The GCC and LLVM communities continually perform a remarkable feat by implementing compiler behavior in accordance with the complexities of the C++ Standard. But does that mean developers can blindly trust these two open-source compilers? We put SuperTest to work to answer this question and identified a multitude of discrepancies in the compilers’ operation. Here are five of them, which we presented at emBO++.

The following bugs were discovered during the routine development of our SuperTest test suite. More precisely, they were identified after investigating inconsistencies in the tool output between GCC and Clang during test runs.

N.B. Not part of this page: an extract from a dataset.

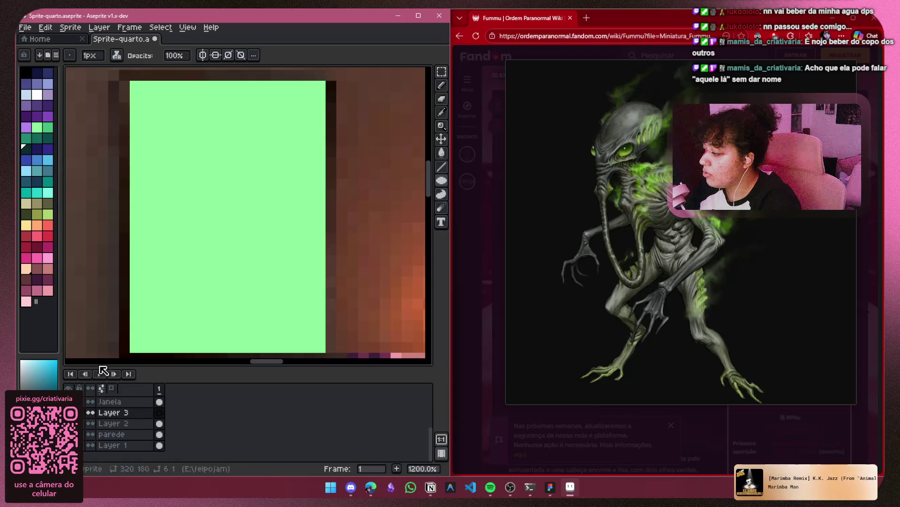
pyautogui.click(90, 423)
pyautogui.click(90, 423)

Bug #1: Double-type discrepancy. In GCC 13.2 there’s an apparent differentiation in the treatment and representation of two identical double-type variables – an inconsistency that could prove problematic during floating-point arithmetic operations.

Bug #2: Boolean vector hash weakness. Clang’s hash function for boolean vectors has a weakness. It was shown to have low collision resistance and thus deemed unsuitable for safety- and security-critical applications.

Bug #3: Permitted UB in constant expressions. GCC compiles source code with a core constant expression possessing undefined behavior and fails to report any errors. This violates the specification’s declaration that an expression e is a core constant expression unless its evaluation has an operation that would have undefined behavior.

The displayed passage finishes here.